TÂCHE DEMANDÉE 1:
Parmi les lignes placées après le texte, donne sous forme de liste numérotée celles qui commencent à la ligne contenant "class: Insecta" et s'arrêtent à celle contenant "genus: Ocrisiona", les deux incluses. Laisse de côté les images et les lignes vides.

TEXTE FOURNI:
━━━

M. A. Rodenbach – Je consens très volontiers à rester jusqu’à lundi, mais comme l’honorable M. de Brouckere l’a fort bien dit, il est probable que nous ne soyons pas en nombre. Je demande donc que la question soit mise aux voix ; ceux qui voudront rester voteront pour qu’il y ait séance lundi, et ceux qui ne voudront pas venir voteront en sens contraire. Mais si l’on ne prend aucune décision, ceux qui voudront continuer la discussion du budget des travaux publics seront dupes ; nous viendrons ici pendant trois ou quatre jours sans nous trouver en nombre.

M. Eloy de Burdinne – Il me paraît, messieurs, qu’il ne serait pas convenable de scinder la discussion du budget des travaux publics. Je suis persuadé que la chambre sera en nombre lundi ; la question qui nous occupe est trop importante pour qu’il en soit autrement.

M. le ministre des travaux publics (M. Nothomb) – Si la chambre se croit dans l’impossibilité de continuer à siéger jusqu’à ce qu’elle ait achevé la discussion du budget des travaux publics, je ne puis m’empêcher d’exprimer tout le regret que cela me ferait éprouver. Je dois rappeler aux membres de la chambre qu’à ce budget se rattachent de bien grands intérêts, je dois leur rappeler que, dans bien des circonstances, ils désirent eux-mêmes qu’on procède au ministère des travaux publics avec célérité, que les affaires ne restent en suspens. Vous serez peut être frappés, messieurs, des inconvénients qu’il y aurait à ne pas continuer la discussion du budget des travaux publics, lorsque vous songerez que vous réduirez par là l’action du ministère des travaux publics pendant 1840, que vous réduirez cette action d’un mois ; c’est-à-dire que l’année 1840, au lieu d’être une année de 12 mois, ne sera pour le ministère des travaux publics, qu’une année de 11 mois. Ce sera là, messieurs, une cause de retard bien fâcheuse pour les affaires.

━━━

LIGNES FOURNIES:
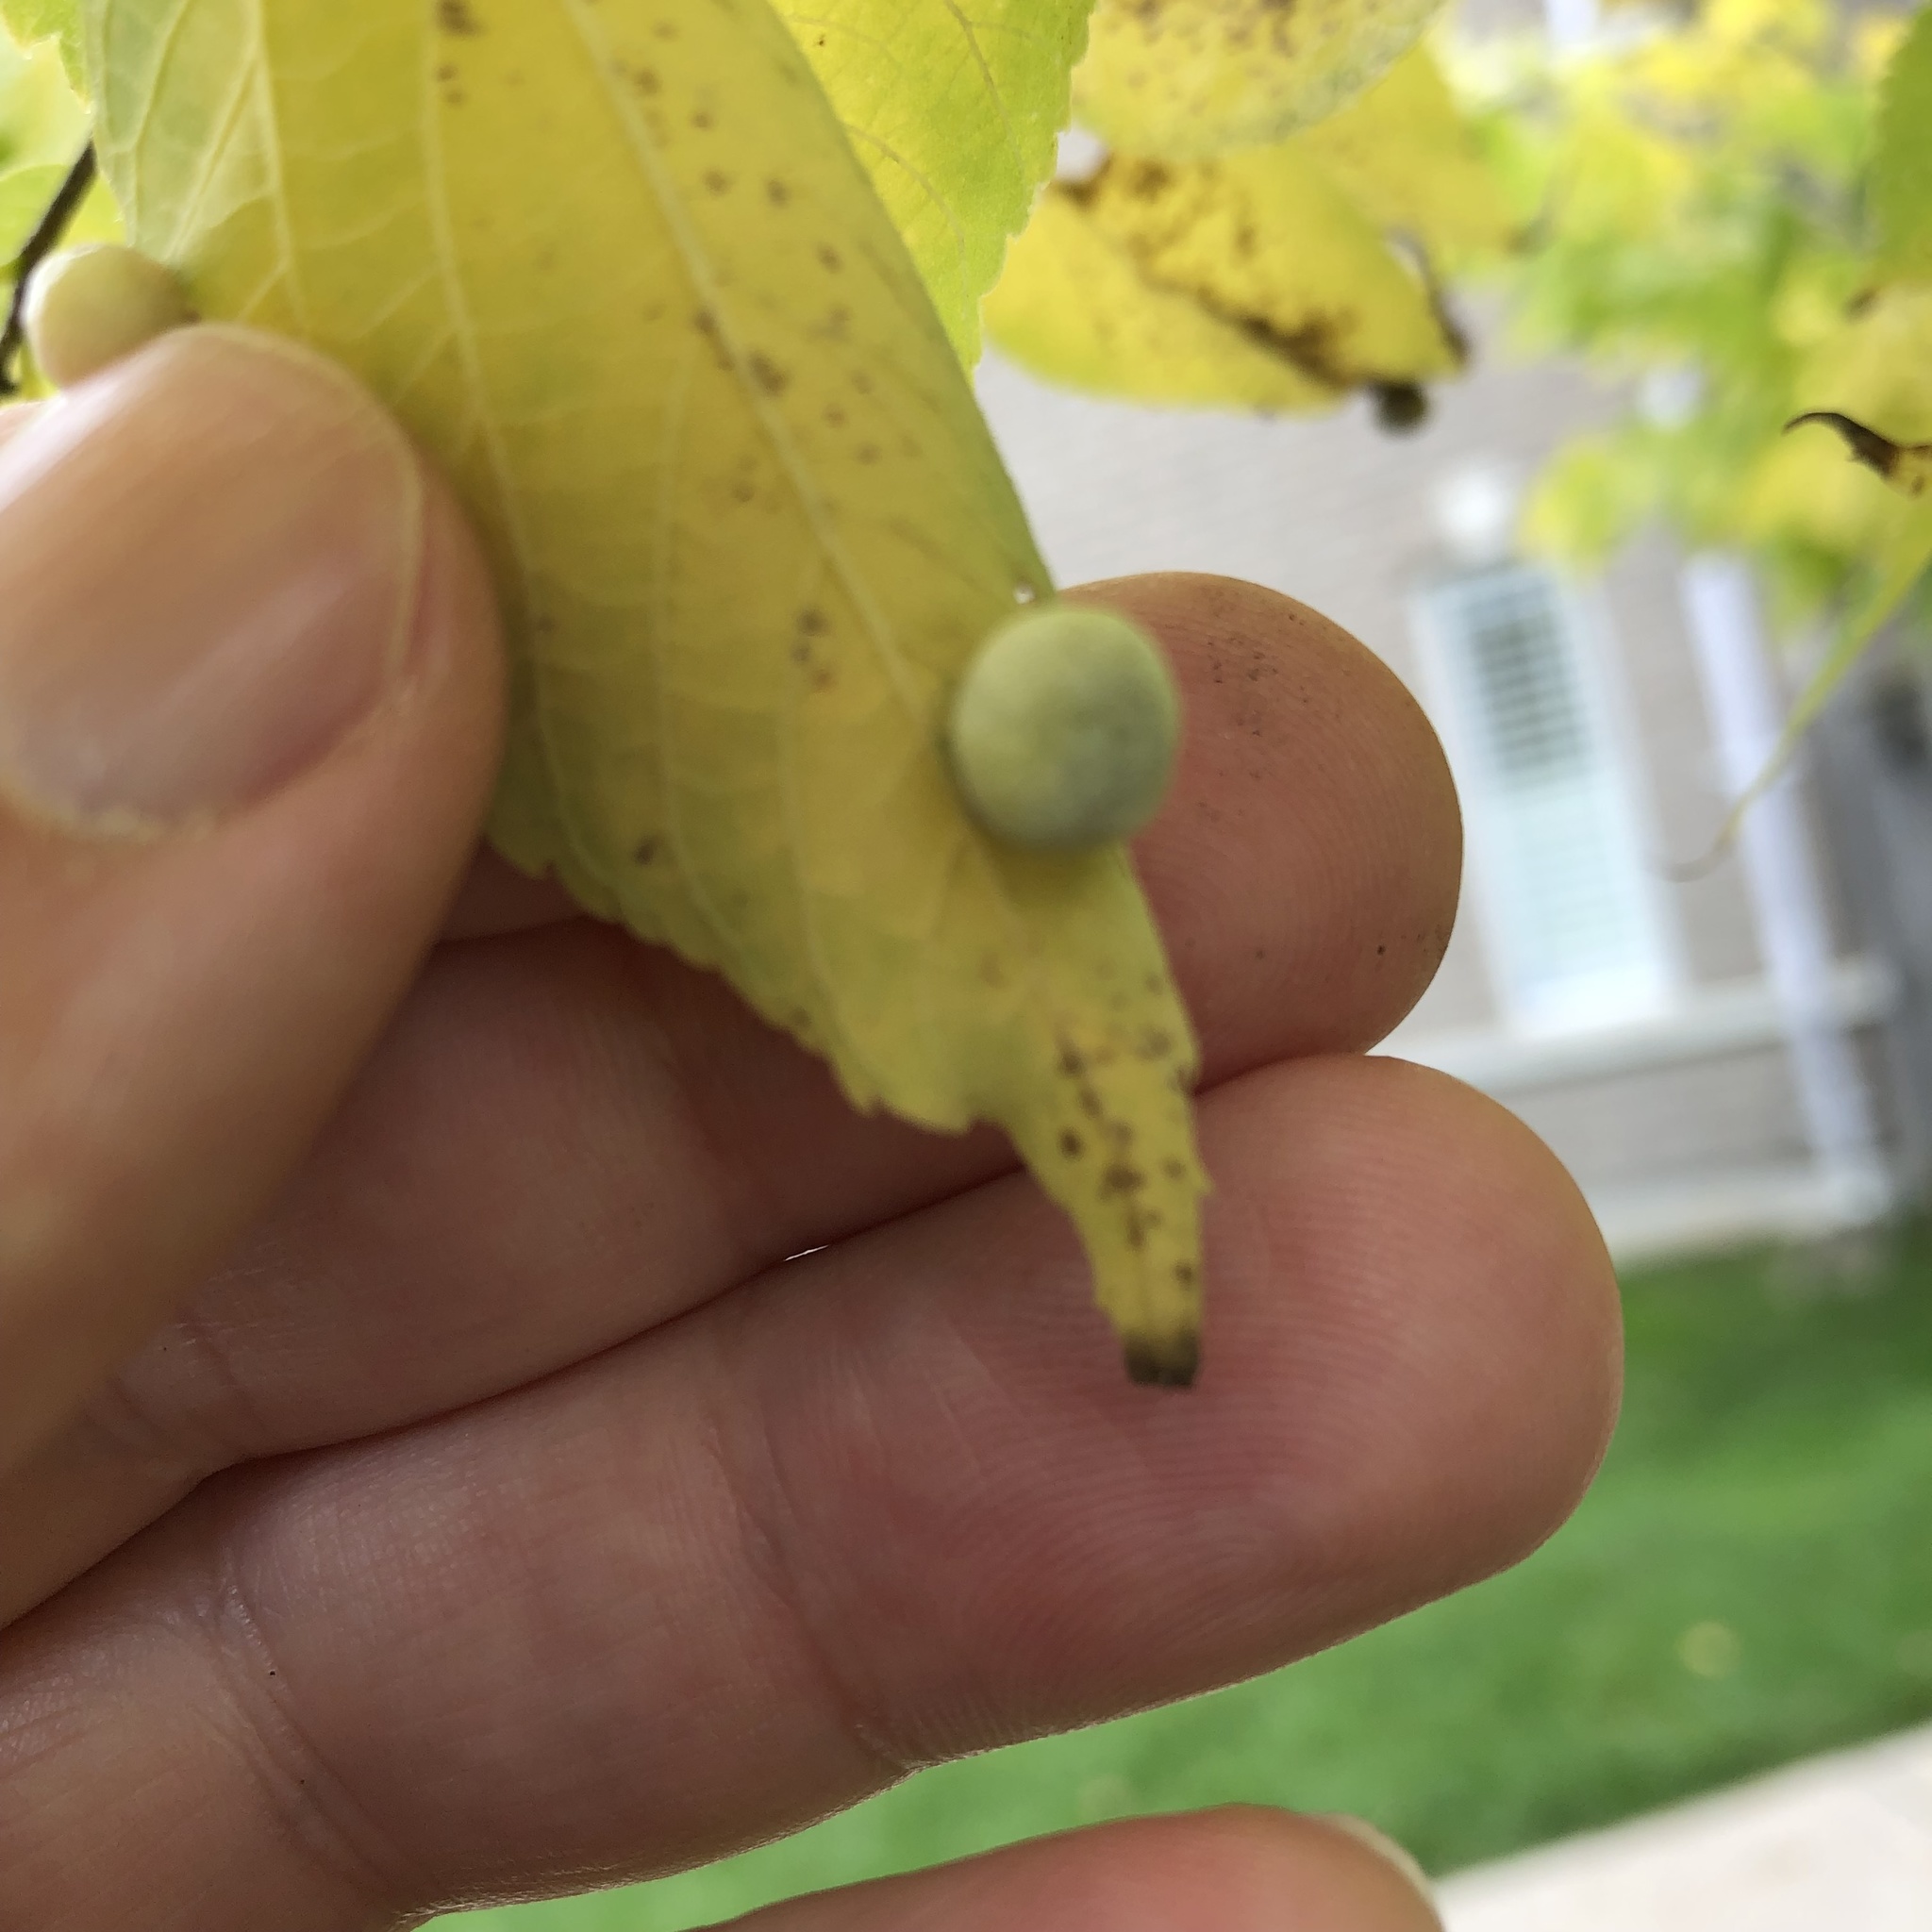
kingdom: Animalia
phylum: Arthropoda
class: Insecta
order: Hemiptera
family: Aphalaridae
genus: Pachypsylla
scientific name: Pachypsylla celtidismamma
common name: Hackberry nipplegall psyllid
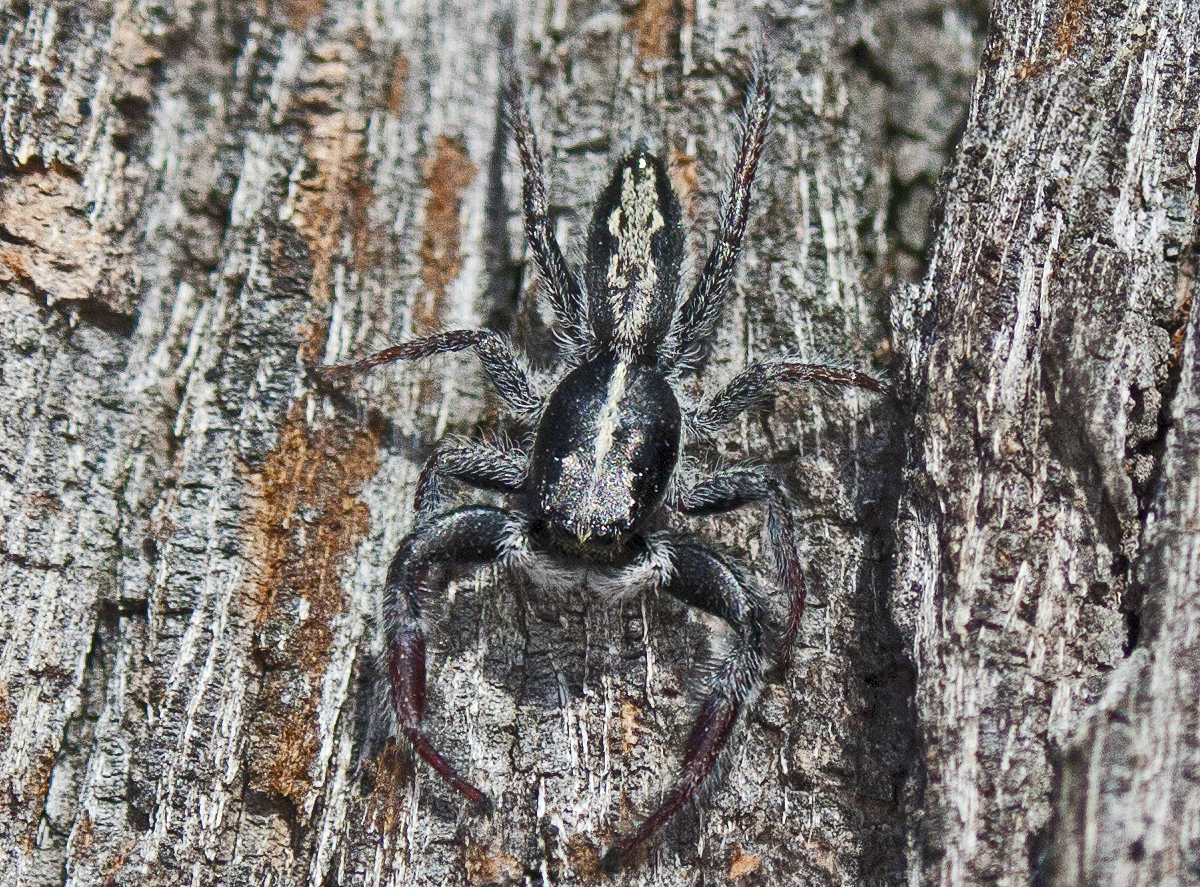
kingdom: Animalia
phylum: Arthropoda
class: Arachnida
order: Araneae
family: Salticidae
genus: Ocrisiona
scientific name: Ocrisiona leucocomis
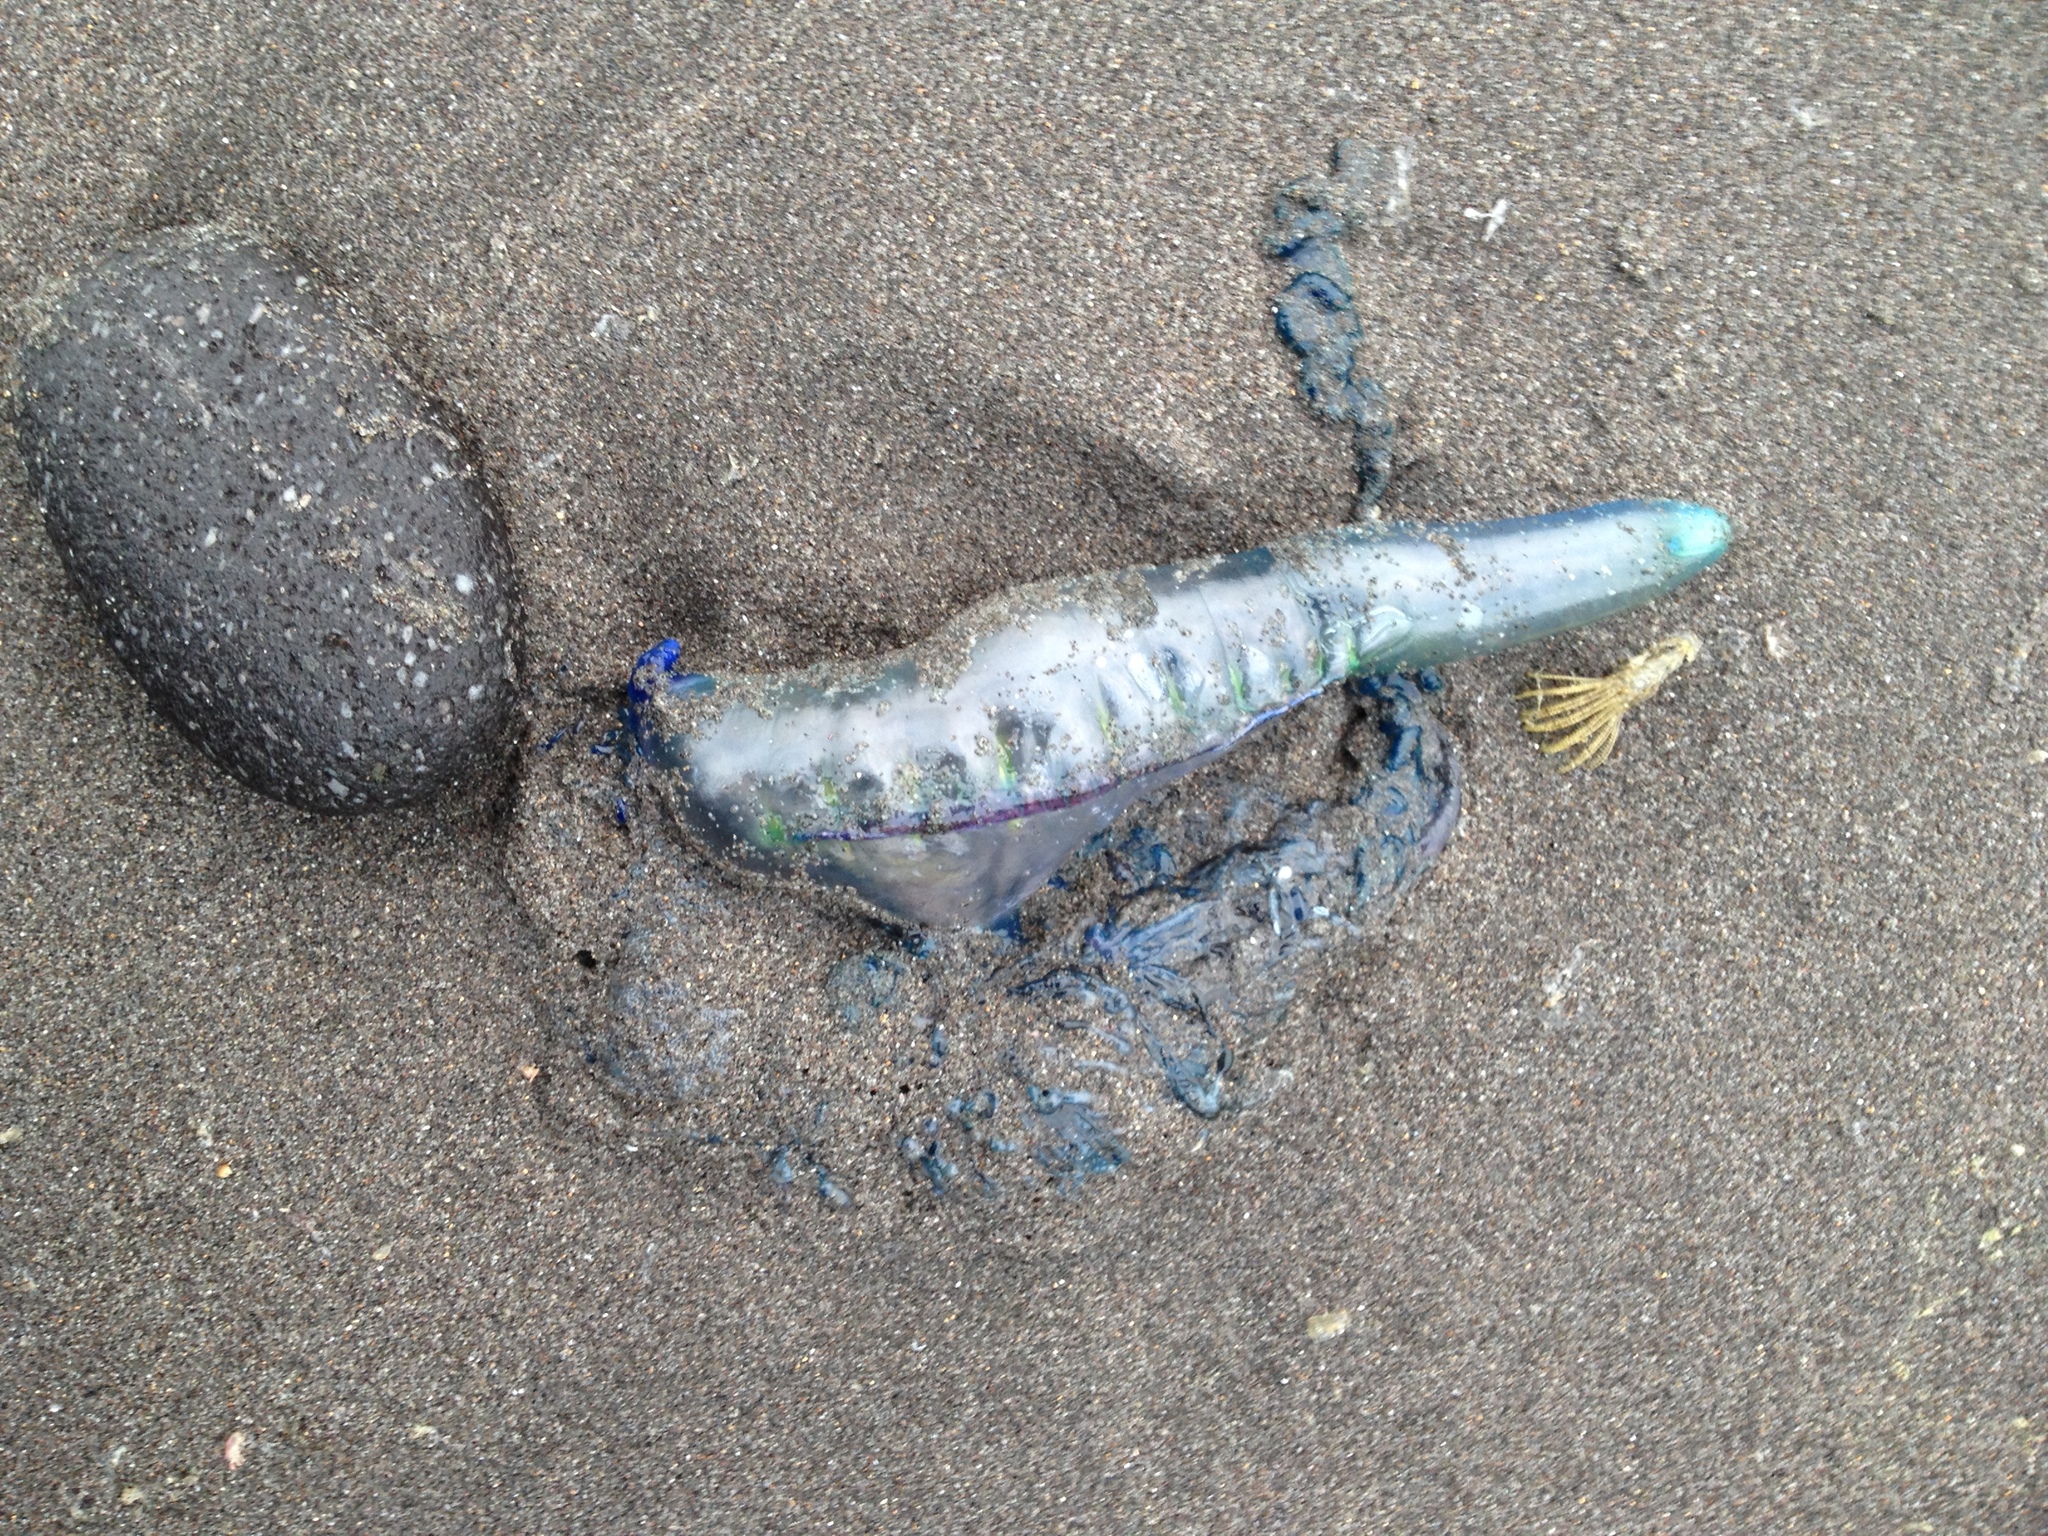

━━━

TÂCHE DEMANDÉE 2:
Extrais du texte ci-dessus, sans rien y changer, le passage qui commence à "M. Eloy de Burdinne" et se termine à "en soit autrement.".

BONNE RÉPONSE 1:
1. class: Insecta
2. order: Hemiptera
3. family: Aphalaridae
4. genus: Pachypsylla
5. scientific name: Pachypsylla celtidismamma
6. common name: Hackberry nipplegall psyllid
7. kingdom: Animalia
8. phylum: Arthropoda
9. class: Arachnida
10. order: Araneae
11. family: Salticidae
12. genus: Ocrisiona

BONNE RÉPONSE 2:
M. Eloy de Burdinne – Il me paraît, messieurs, qu’il ne serait pas convenable de scinder la discussion du budget des travaux publics. Je suis persuadé que la chambre sera en nombre lundi ; la question qui nous occupe est trop importante pour qu’il en soit autrement.